Visitors rush to Kibyra to see Medusa

Visitors rush to Kibyra to see Medusa

Visitors rush to Kibyra to see Medusa

A 2,000-year-old “snake-haired, sharp-toothed female monster” figure, the Medusa mosaic, which adorns the orchestra section of the 3,600-seat Odeon in the ancient city of Kibyra in the Gölhisar district of the southern province of Burdur, attracts the attention of visitors.

It is reported that the mosaic depicting Medusa, which was built of colored marbles with the “Opus Sectile” technique in the first phases of the 1st century A.D. and is believed to “turn malicious people who look it in the eye into stone” in mythology, is the one and only in the world.

The Medusa mosaic in the middle of the Odeon, which served as a concert area, parliament, court and a covered theater in the ancient ages, attracts visitors’ attention with its glory during the normalization period.

The mosaic, which is closed with five different layers by expert restaurateurs for over nine months of the year in order to prevent it from receiving damage from the weather conditions, can be visited until the end of September in the ancient city of Kibyra, 108 kilometers from Burdur city center.

Speaking to the state-run Anadolu Agency, Şükrü Özüdoğru, the head of Kibyra excavations and a Mehmet Akif Ersoy University (MAKU) academic, said that the Odeon structure, where Medusa is located, was unearthed in 2012 after three years of excavation.

Özüdoğru stated that the restoration and conservation project of the Odeon and the Medusa mosaic in the middle was prepared by the Culture and Tourism Ministry and that Kibyra became famous in archaeological circles with the emergence of the structure and the mosaic.

Explaining that Medusa is a unique mosaic flooring made of thin marble plates, Özüdoğru said, “The only Medusa that we know today is in the Odeon of Kibyra, made with Opus Sectile, a technique of juxtaposing colored thin marble plaques cut in various geometric shapes and sizes in ancient times.

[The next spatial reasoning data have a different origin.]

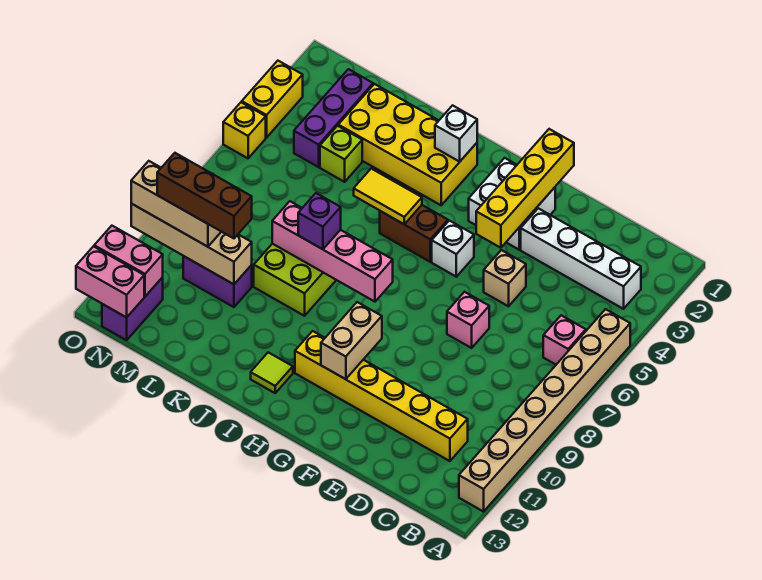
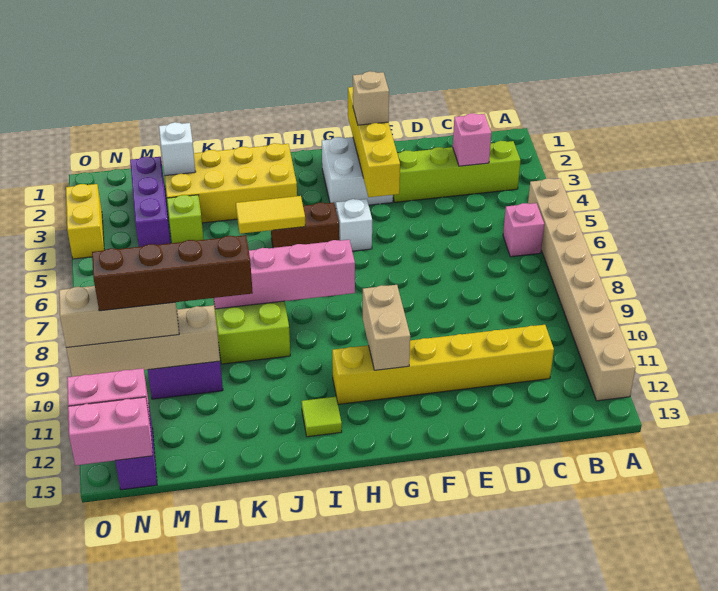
white 1x4 brick [521,208,641,309] -> lime 1x4 brick [393,141,521,202]
tan 1x1 brick [484,250,526,306] -> tan 1x1 brick moved to [353,71,389,125]
pink 1x1 brick [447,292,489,348] -> pink 1x1 brick moved to [453,113,491,166]
white 1x1 brick [435,105,477,162] -> white 1x1 brick moved to [159,122,196,176]
purple 1x1 brick [298,193,341,249] -> none
brown 1x3 brick [157,153,252,238] -> brown 1x4 brick [92,235,253,311]
yellow 1x1 brick [223,102,266,158] -> none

For this reason, Medusa is covered for a certain period of time each year for protection.”

Pearl of Kibyra

Deputy head of the excavation committee and a research assistant at MAKU’s archeology department, Düzgün Tarkan said that one of the most important structures unearthed in the excavations continuing since 2006 is the Medusa mosaic Odeon. Stating that they describe Medusa as “the pearl of the ancient city of Kibyra,” Tarkan said that there are people coming from Turkey and abroad to see the mosaic.

“The Medusa mosaic is exhibited in its original form today. Thanks to the mosaic, interest in the ancient city of Kibyra is increasing day by day. We have obtained precise information about both the name and the construction period of the Odeon thanks to another geometric patterned mosaic floor of 560 square meters right in front of the Odeon,” Tarkan said.

“When we look at the seating arrangement and capacity of the Medusa mosaic Odeon, we can say that it served the upper class of the city. The ancient city of Kibyra takes its visitors on an ancient journey with its unique Medusa mosaic Odeon, a stadium with a 10,400-person capacity, a theater for 8,000 people, an agora rising with three terraces and a late period Eastern Roman bath,” Tarkan added.